> Text passage
--------------------------------------------------

Joan was born Fanny Zimetbaum in Brussels, Belgium, on 15th February 1940. She lived with her parents, who were both originally from Poland, and her older half-sister, Lilane.

When Joan was still a baby, her father was arrested and was held in prison in France for six months. He was then put on a train to be sent to an internment camp but managed to jump off the train near Paris and escape. Although he was able to make it back to Belgium, the family decided it would be safer to leave and so they moved to Paris. Joan, Lilane and their mother stayed with Joan’s aunt, but it was not safe for Joan’s father to remain with them so he stayed in hiding with a cousin.

In June 1941, male Jews in Paris were being rounded up and Joan’s father woke up in the night to find that his street was full of French police removing Jews from their homes. Her father managed to stay hidden during the round-up but it was too dangerous for him to stay and so he travelled to Lyon in Vichy France.

At this time, women and children were not being rounded up and so Joan, her sister and her mother remained in Paris. Every week, Joan’s mother had to go with the children to the local police station to register as aliens. One day in 1942 while they were registering, a policeman told her that the deportations of women and children were due to start the following day and that Joan, Lilane and their mother were all on the list for the first transport. Joan’s mother was able to arrange for the Resistance to help the family to escape and in the middle of the night they were smuggled out of Paris hidden in a laundry van and joined Joan’s father in a village outside Lyon.

Although at this time Vichy remained independent, there was a great deal of Nazi influence within Lyon and round-ups still happened. Joan’s father was once again arrested and was taken to an internment camp. Once again, he was able to escape and travelled to Spain. He was afraid that Spain would also soon be occupied so he soon moved on to Portugal where he was able to contact the British Embassy and was drafted into the Pioneer Corps.

--------------------------------------------------

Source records
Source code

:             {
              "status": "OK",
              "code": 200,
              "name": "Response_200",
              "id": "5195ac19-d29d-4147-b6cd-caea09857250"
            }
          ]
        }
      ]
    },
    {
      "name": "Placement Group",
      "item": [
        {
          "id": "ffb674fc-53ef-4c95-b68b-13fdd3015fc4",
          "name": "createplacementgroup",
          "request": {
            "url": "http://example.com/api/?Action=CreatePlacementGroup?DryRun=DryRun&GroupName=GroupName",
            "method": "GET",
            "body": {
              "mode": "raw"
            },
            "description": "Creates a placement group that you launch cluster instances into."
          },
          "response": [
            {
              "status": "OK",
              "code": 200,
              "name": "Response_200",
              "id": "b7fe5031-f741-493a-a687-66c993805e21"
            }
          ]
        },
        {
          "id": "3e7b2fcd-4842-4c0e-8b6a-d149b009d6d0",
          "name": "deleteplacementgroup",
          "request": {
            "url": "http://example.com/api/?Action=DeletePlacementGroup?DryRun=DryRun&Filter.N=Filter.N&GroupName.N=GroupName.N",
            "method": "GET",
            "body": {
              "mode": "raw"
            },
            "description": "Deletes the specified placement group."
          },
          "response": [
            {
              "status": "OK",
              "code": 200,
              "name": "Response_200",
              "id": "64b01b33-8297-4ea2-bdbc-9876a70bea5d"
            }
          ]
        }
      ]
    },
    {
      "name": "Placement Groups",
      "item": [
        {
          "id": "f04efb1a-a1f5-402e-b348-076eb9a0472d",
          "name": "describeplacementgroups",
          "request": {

--------------------------------------------------

> Your tasks
• A. Rewrite the paragraph beginning "In June 1941, male Jews in Paris" from the account of Joan's early life in two shorter sentences, keeping its main facts.
• B. In the account of Joan's early life, how was the family smuggled out of Paris?
• C. Reproduce everything in the account of Joan's early life from "When Joan was" down to "in Vichy France.".

> Answers to each task
• A. In June 1941, French police rounded up male Jews in Paris, and Joan's father woke in the night to find them removing Jews from homes on his street. He stayed hidden, but because remaining was too dangerous, he traveled to Lyon in Vichy France.

• B. With help from the Resistance, they were smuggled out in the middle of the night, hidden in a laundry van.

• C.
When Joan was still a baby, her father was arrested and was held in prison in France for six months. He was then put on a train to be sent to an internment camp but managed to jump off the train near Paris and escape. Although he was able to make it back to Belgium, the family decided it would be safer to leave and so they moved to Paris. Joan, Lilane and their mother stayed with Joan’s aunt, but it was not safe for Joan’s father to remain with them so he stayed in hiding with a cousin.

In June 1941, male Jews in Paris were being rounded up and Joan’s father woke up in the night to find that his street was full of French police removing Jews from their homes. Her father managed to stay hidden during the round-up but it was too dangerous for him to stay and so he travelled to Lyon in Vichy France.